Without notes or an auto-cue, Chancellor Angela Merkel took part in the live discussion program on RTL, Germany's largest private free-to-air broadcaster, on Sunday evening.

Voters posed questions to the chancellor as she seeks a fourth term in September's elections. Opinion polls currently show Merkel's Christian Democratic Party (CDU) with its Bavarian Christian Social Union (CSU) will be the largest party but without an overall majority.  

Given attacks in Germany and more recently in Barcelona, Merkel was asked what measures her government would take to improve security. Merkel said that a combination of policing and use of technology had to be used to ensure safety. She said that while there were an estimated 10,000 individuals who had been radicalized to extremist views in Germany, only 600 to 700 of them were deemed to be dangerous.

Merkel criticized Turkey's use of an Interpol arrest warrant to detain and seek extradition of German writer Dogan Akhanli in Spain on Saturday as an abuse of the international police agency. "It is not right and I'm very glad that Spain has now released him," Merkel said. "We must not misuse international organizations like Interpol for such purposes."

Emphasis on security

The chancellor said she would attempt to unify police equipment and procedures across Germany's 16 states. She noted that many do not understand police checks and video surveillance are all managed differently across the country's states.

She said her Christian Democrats would attempt to unify police methods, saying: "I will also speak again with state premiers myself."

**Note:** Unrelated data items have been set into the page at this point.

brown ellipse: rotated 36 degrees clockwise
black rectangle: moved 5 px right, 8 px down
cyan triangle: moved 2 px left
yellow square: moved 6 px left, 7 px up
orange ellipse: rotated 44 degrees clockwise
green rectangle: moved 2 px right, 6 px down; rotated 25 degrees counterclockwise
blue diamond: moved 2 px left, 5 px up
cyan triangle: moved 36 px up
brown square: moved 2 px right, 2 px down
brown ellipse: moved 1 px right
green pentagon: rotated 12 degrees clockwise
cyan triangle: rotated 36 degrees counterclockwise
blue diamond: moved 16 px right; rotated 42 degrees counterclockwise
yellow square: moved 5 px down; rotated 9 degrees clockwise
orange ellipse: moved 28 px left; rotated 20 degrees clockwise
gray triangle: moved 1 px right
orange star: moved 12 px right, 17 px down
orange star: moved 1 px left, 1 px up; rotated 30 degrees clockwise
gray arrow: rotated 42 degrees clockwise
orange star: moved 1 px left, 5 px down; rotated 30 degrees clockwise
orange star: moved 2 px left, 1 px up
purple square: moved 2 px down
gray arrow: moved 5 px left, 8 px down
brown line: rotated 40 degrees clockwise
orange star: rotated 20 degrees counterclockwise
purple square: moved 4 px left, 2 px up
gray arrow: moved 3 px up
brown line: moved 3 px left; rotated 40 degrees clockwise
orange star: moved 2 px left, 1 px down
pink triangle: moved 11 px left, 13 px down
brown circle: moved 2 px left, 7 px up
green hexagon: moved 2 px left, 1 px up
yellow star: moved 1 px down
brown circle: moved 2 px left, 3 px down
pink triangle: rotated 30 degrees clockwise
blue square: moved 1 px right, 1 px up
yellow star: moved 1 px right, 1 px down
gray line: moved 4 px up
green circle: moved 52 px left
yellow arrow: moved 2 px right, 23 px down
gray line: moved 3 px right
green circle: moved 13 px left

Police in Hamburg after the July knife attack
Police in Hamburg after the July knife attackImage: picture-alliance/dpa/M. Scholz

Merkel also stood by her decision to open Germany's borders to hundreds of thousands of refugees two years ago. Asked whether now she would have done it differently, she said: "I still think my decision was right." She called for more solidarity across Europe to help countries such as Italy and Greece to deal with the large numbers of migrants arriving at their borders.

One voter also posed the question as to why asylum seekers were not allowed to work while their cases were being reviewed with some individuals saying they had waited years being funded by tax-payers when they just wanted to work. 

Merkel lays into auto industry

Merkel told voters that she was disappointed in the German auto industry following Volkswagen's "Dieselgate" scandal. She said as a former environment minister she understood the consquences.

"I am angry," Merkel told the audience. The car industry risked serious damage in the scandal and "they have to make up for this as much as they can," she noted. She said the new software was available.

When asked by one car owner why Germans received more modest compensation in the scandal than US car owners, Merkel said it was the result of two very different legal systems.

However, she called on the auto industry to compensate customers in Germany whose cars are less valuable as a result of the scandal, saying that otherwise "the German car industry, which is admired the world over, could suffer substantial harm."

Merkel urged German carmakers, who have all been caught cheating on nitrogen emissions tests, to re-establish public trust in diesel fuel. "We need diesel if we are to achieve our climate protection goals," she said. Cars powered by diesel emit less of the greenhouse gas carbon dioxide but more of nitrogen dioxide that can cause breathing problems.